The Chancellor was told to edit documents from the Treasury, with claims it had ramped up the benefits of the UK’s current arrangement with the EU and downplaying any benefits of leaving, Government sources have claimed.
On Thursday ministers will publish the first of 84 technical documents which outline contingency plans of a no-deal Brexit next year.
But publication of the most controversial papers are likely to be delayed until next month.
A Cabinet source claimed around 15 of the papers “require further collective agreement” before publication.
They have been compared with Project Fear as the sections on the “current status” of arrangements with the EU are too “upbeat” and implications of a no-deal Brexit are seen as “negative”, according to two Government sources.
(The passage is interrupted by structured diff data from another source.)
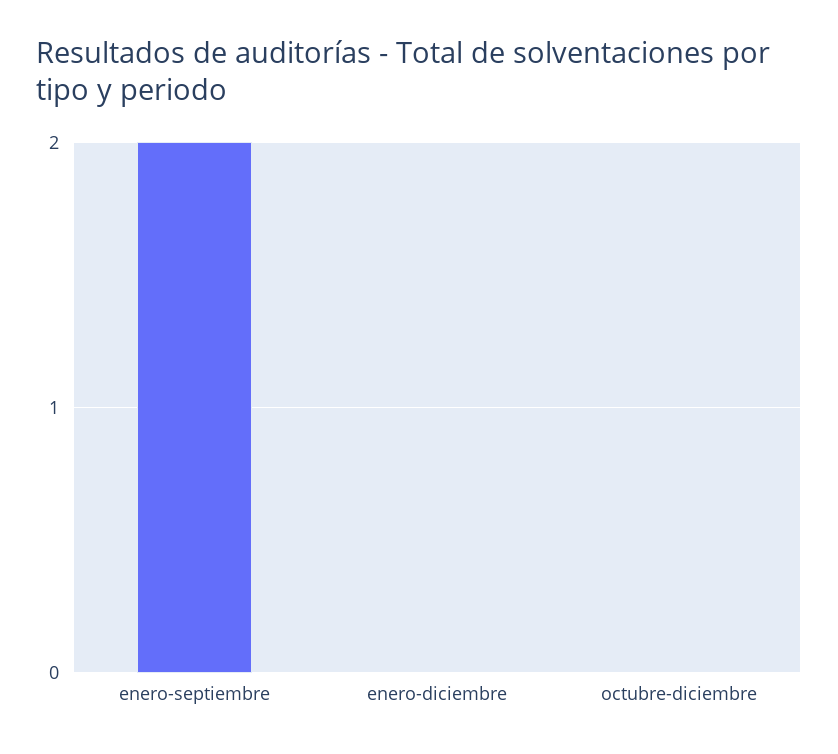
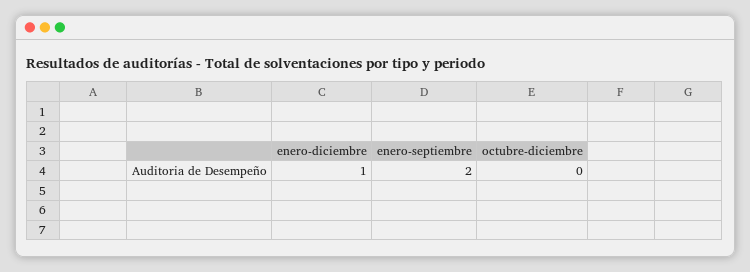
  {
    "enero-septiembre": 2,
-   "enero-diciembre": 0,
+   "enero-diciembre": 1,
    "octubre-diciembre": 0
  }

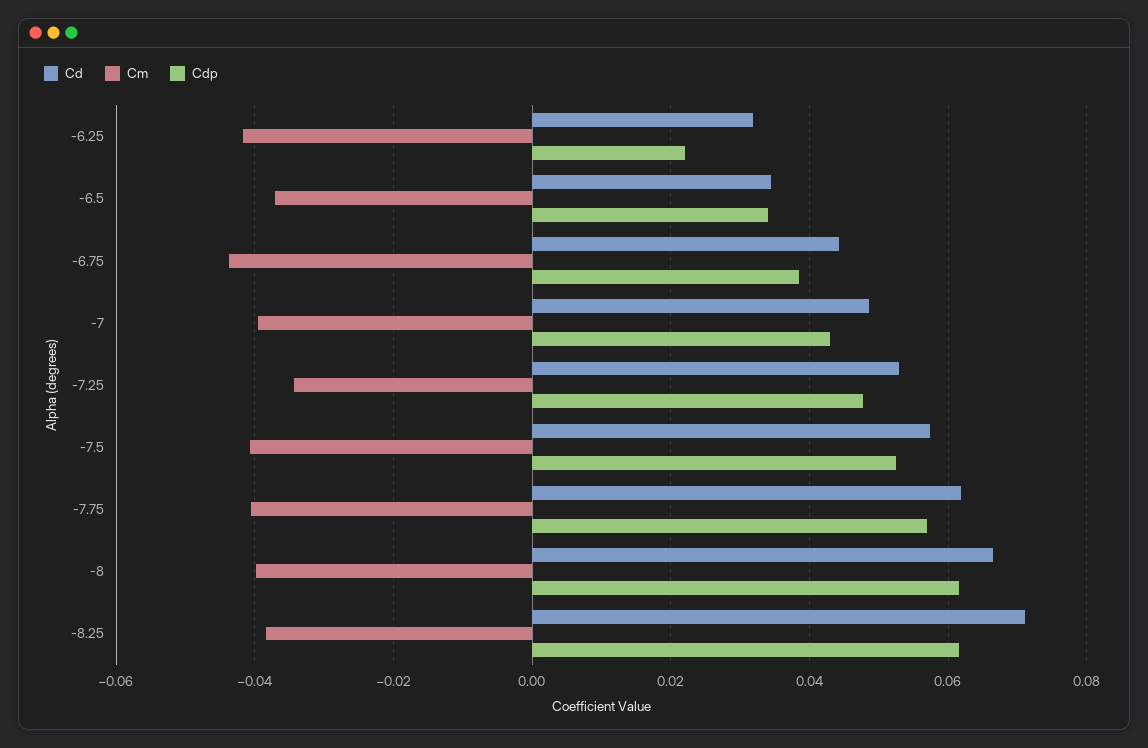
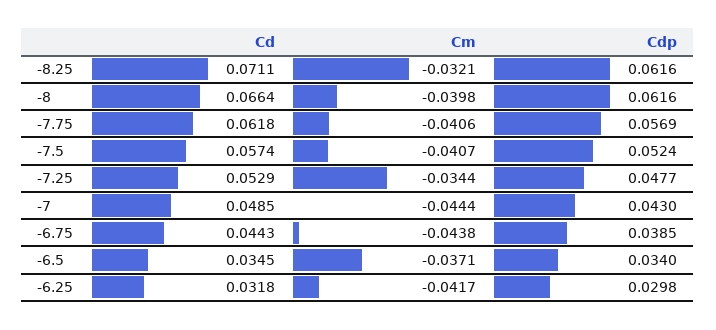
  {
    "Cd": {
      "-6.25": 0.0318,
      "-6.5": 0.0345,
      "-6.75": 0.0443,
      "-7": 0.0485,
      "-7.25": 0.0529,
      "-7.5": 0.0574,
      "-7.75": 0.0618,
      "-8": 0.0664,
      "-8.25": 0.0711
    },
    "Cm": {
      "-6.25": -0.0417,
      "-6.5": -0.0371,
      "-6.75": -0.0438,
-     "-7": -0.04,
+     "-7": -0.0444,
      "-7.25": -0.0344,
      "-7.5": -0.0407,
      "-7.75": -0.0406,
      "-8": -0.0398,
-     "-8.25": -0.038
+     "-8.25": -0.0321
    },
    "Cdp": {
-     "-6.25": 0.022,
+     "-6.25": 0.0298,
      "-6.5": 0.034,
      "-6.75": 0.0385,
      "-7": 0.043,
      "-7.25": 0.0477,
      "-7.5": 0.0524,
      "-7.75": 0.0569,
      "-8": 0.0616,
      "-8.25": 0.0616
    }
  }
Project Fear was a phrase coined during the 2016 EU referendum in which the Remain campaign projected devasting outcomes following a vote to leave.
In one example, the then Chancellor, George Osborne, claimed the UK’s economy would go into a ‘DIY recession’ immediately following a vote to leave.
Sections of Mr Hammond’s documents have been redrafted to ensure they are more factual, sources told The Telegraph.
Treasury papers are thought to include reports on the impact on financial services, VAT and state aid from a no-deal.
The revelations come after a series of leaks suggested the Government was preparing to publish “Armageddon” scenarios for a no-deal Brexit.
The documents suggested there would be shortages of medicine fuel and food within two weeks of leaving the EU and the army would be on standby.
Brexit Secretary Dominic Raab insisted the technical documents should be “serious and sober” with officials blasting them as “project no fear”.
The Brexit Secretary will travel to Brussels today for talks with EU negotiator Michel Barnier.
It comes after the Government published a series of slides presented to the EU last month which warned Brussels against a “land grab” on the City of London.
The UK warned Brussels that the EU will suffer unless there is a special deal for financial services access.
Downing Street maintains the EU’s economy will suffer if the City of London is not offered a deal which goes beyond Brussels current standard for third countries.
The document reads: “If mutual market access is lost, independent analysis indicates economic benefits from UK FS activity relocating to the EU27 will be more than offset by negative fragmentation and lost efficiency impacts.”